*Text section:*
This is the quintessential Newman score. Haunting, icy, and poignant, Newman captures the secrets behind the white picket fences and an America that is “dead inside.” The music reminds me of a richer, more mature version of his work on UNSTRUNG HEROES. The popularity of the film brought Newman’s signature sound to the masses and the score actually received radio airplay in Los Angeles during Oscar voting season. But as much as I love Newman’s music, voters made the right choice with John Corigliano’s THE RED VIOLIN.
4. ROAD TO PERDITION (2002)
Newman reteamed with Oscar-winning director Sam Mendes (AMERICAN BEAUTY) for this underrated gem of a film. Based on a graphic novel, this film is the thinking man’s UNTOUCHABLES. Newman once again artfully weaves together his signature instrumental experimentations with Americana harmonies appropriate for this mob tale set in Depression-era Chicago. The score is at turns dramatic, poignant, sly and even humorous. Yet another well-deserved nomination.
When Steven Soderbergh announced he was filming Joseph Kanon’s popular novel in black and white using vintage 1940s equipment, it sounded like an intriguing look for the film. Unfortunately, Soderbergh focused on the look and forgot his story, leaving his stars George Clooney and Cate Blanchette adrift in this tedious World War II spy thriller. The main asset of the film is Newman’s homage to Golden Age film music. Borrowing a page from dad Alfred’s book, Newman anchors his score in a classic Hollywood sound while still remaining true to his own voice. A stunning piece of work from beginning to end. While flops like this don’t stand a chance at awards, Newman’s Oscar nomination was a welcome and well-deserved surprise. Its loss to Gustavo Santaolalla’s score for BABEL was not.
2. LITTLE WOMEN (1994)

Saved entries
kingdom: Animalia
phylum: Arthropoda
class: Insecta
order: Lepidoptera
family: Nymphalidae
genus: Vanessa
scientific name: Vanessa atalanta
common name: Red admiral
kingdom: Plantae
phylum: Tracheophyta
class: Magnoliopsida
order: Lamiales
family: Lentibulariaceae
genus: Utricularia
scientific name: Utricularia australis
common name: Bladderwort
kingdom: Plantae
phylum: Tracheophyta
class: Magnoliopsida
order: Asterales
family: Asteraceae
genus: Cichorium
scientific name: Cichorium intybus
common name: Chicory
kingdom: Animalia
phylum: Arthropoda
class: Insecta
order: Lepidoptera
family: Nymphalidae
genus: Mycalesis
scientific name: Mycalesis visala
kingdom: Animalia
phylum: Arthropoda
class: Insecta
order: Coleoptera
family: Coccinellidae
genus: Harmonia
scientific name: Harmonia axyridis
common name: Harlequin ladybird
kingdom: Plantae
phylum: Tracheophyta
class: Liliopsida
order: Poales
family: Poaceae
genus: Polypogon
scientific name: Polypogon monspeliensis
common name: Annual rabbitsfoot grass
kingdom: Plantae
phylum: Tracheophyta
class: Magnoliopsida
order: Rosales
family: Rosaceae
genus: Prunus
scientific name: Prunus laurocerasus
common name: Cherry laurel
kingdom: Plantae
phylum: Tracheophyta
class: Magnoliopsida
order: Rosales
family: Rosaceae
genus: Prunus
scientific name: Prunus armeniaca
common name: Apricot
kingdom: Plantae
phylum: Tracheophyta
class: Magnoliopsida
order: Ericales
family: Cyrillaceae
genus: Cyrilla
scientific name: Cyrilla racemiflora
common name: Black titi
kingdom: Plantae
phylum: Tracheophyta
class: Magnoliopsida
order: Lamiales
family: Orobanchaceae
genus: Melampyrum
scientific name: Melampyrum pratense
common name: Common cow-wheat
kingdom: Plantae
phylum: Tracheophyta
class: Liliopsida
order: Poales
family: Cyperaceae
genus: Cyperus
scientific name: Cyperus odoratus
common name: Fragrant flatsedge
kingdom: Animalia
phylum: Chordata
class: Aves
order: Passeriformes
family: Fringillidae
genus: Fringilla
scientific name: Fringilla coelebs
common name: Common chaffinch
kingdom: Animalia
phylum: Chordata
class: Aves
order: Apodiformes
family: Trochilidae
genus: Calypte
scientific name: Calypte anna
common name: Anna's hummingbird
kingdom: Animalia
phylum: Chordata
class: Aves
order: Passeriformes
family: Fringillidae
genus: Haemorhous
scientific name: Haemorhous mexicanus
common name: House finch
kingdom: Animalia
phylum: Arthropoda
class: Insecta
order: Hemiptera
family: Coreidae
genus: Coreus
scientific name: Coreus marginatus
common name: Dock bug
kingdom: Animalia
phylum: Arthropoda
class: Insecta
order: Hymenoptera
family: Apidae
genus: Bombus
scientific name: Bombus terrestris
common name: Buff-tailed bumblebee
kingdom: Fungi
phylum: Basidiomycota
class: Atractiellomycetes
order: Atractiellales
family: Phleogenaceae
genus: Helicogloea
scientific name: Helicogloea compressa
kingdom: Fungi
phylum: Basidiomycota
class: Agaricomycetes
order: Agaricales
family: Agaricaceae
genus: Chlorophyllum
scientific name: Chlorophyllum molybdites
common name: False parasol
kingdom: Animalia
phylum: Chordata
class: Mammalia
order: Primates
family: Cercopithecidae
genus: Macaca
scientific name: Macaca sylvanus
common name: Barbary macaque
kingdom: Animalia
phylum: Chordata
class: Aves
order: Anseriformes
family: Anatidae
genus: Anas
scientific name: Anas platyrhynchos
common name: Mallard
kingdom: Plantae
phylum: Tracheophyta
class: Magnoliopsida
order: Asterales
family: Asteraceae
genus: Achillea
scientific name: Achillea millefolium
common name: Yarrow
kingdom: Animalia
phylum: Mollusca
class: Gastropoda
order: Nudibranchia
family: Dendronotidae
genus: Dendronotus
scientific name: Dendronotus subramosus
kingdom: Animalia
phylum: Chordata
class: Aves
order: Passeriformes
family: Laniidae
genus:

*Task set:*
**A.** Reproduce the entries verbatim, beginning with the first line of the entries and ending with the line that contains "genus: Utricularia", both lines included.
**B.** Pick up the ranked list of Newman's film scores after its final line and write the next passage.

*Expected results:*
**A.**
kingdom: Animalia
phylum: Arthropoda
class: Insecta
order: Lepidoptera
family: Nymphalidae
genus: Vanessa
scientific name: Vanessa atalanta
common name: Red admiral
kingdom: Plantae
phylum: Tracheophyta
class: Magnoliopsida
order: Lamiales
family: Lentibulariaceae
genus: Utricularia

**B.**
Louisa May Alcott’s classic story returned to the screen yet again, and a welcome return it was. Beautifully acted and produced, the story of the March sisters is a timeless one. So is Newman’s score. From the opening English horn solo of the main theme to the rousing trumpet fanfare, Newman foregoes his usual instrumental experimentation and relies on a beautifully classically orchestrated score. If you can resist the simple piano statement of the main theme and the haunting children’s chorus as Beth dies, you’re made of stone. As much as I like Hans Zimmer’s work on THE LION KING, this should have been the first of Newman’s Oscars.
It’s only fitting that my favorite Pixar film is accompanied by my favorite Newman score. Newman’s music broke through the more traditional sounds of cousin Randy’s work on the earlier Pixar films. This was not mere Mickey Mousing, Newman wrote a full-bodied, exciting and emotional work that is equal to any live action score. From the jelly fish scherzo and the pulse-pounding shark chase to the surfer sounds of the East Australian Current, Darla’s hysterical “fish in my hair” scene (link above), and a poignant finale, Newman’s music captures all the danger, excitement, beauty and wonder of life under the sea. Pure musical magic.